■ DESCRIPTION OF THE TASK
Return every line from the entries below that contains the word "What".

■ RECORDS
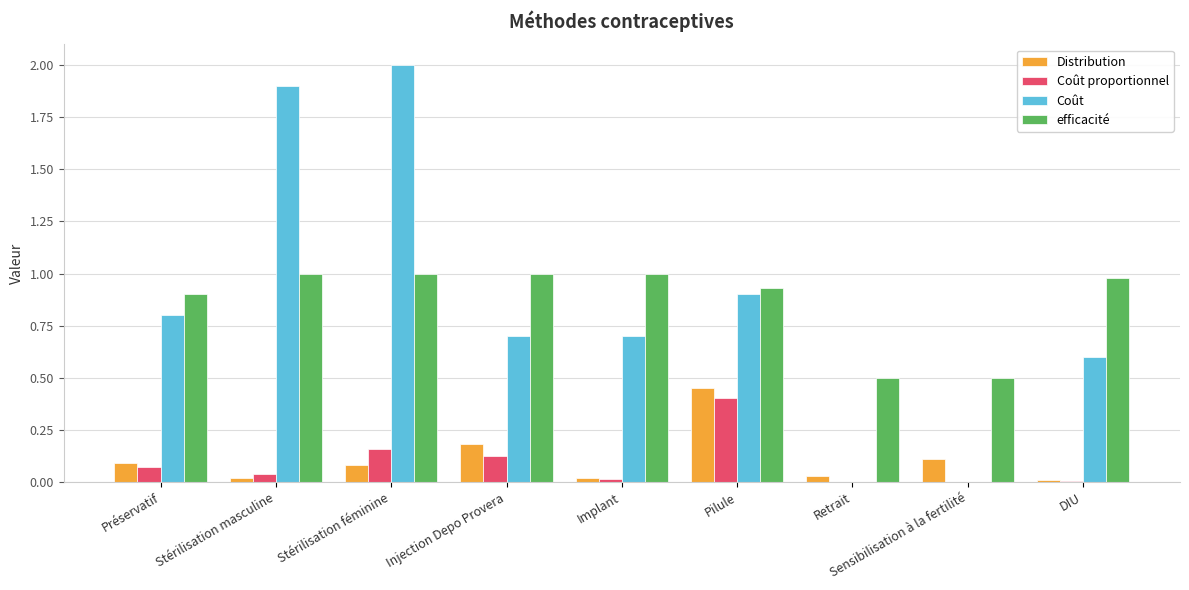

What is the sum of all Coût values?

7.6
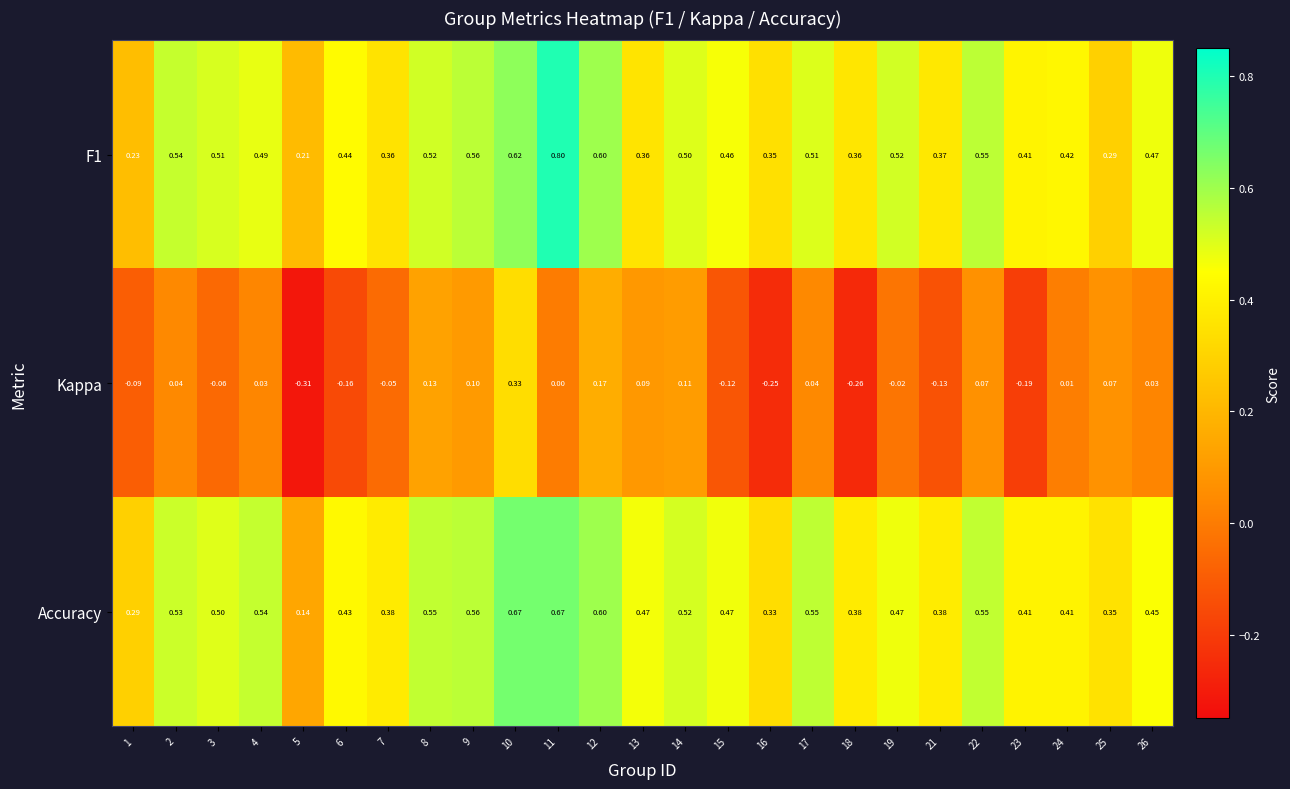

Rank the series by their maximum value, from highest to lowest.

F1, Accuracy, Kappa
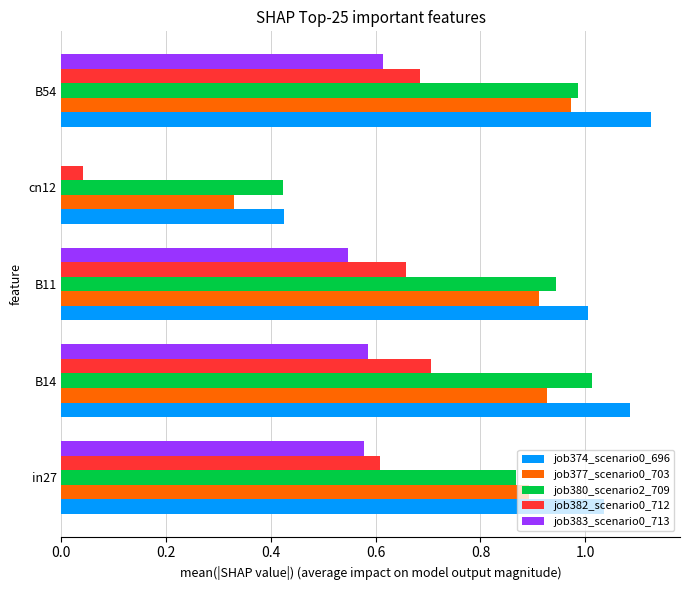

What is the total value across all series at in27?

4.0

■ ANSWER SPACE
What is the sum of all Coût values?
What is the total value across all series at in27?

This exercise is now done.